YOUR INSTRUCTIONS:
Every line of the material is to be quoted verbatim, minus the pictures.

DATA RECORDS:
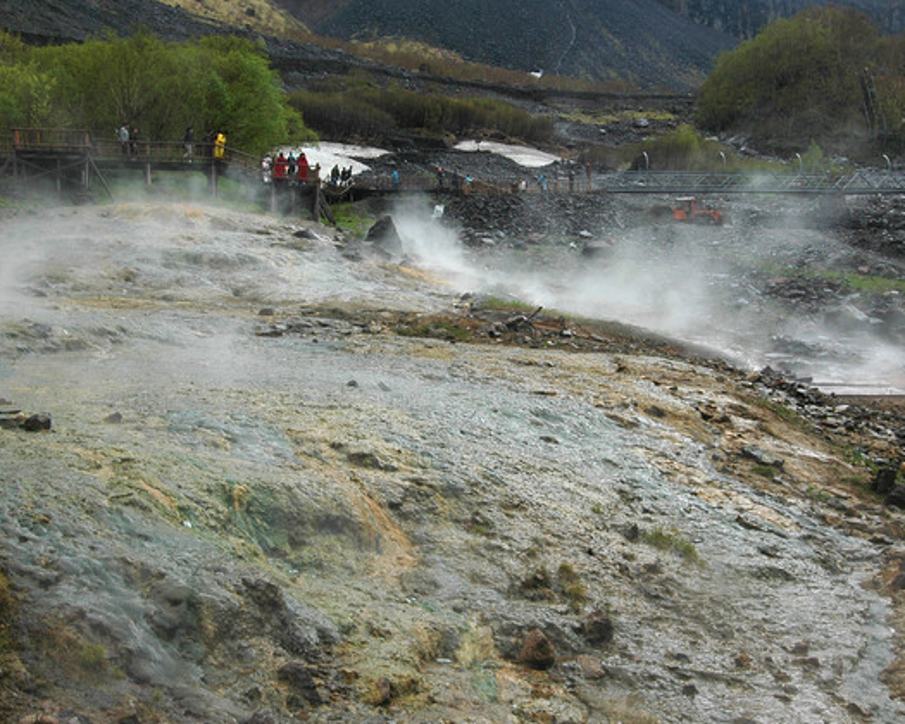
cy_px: 342
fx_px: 1205
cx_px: 440
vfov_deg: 33.4
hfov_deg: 41.2
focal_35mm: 45
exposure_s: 1/30
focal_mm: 24
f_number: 16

EXERCISE SOLUTION:
cy_px: 342
fx_px: 1205
cx_px: 440
vfov_deg: 33.4
hfov_deg: 41.2
focal_35mm: 45
exposure_s: 1/30
focal_mm: 24
f_number: 16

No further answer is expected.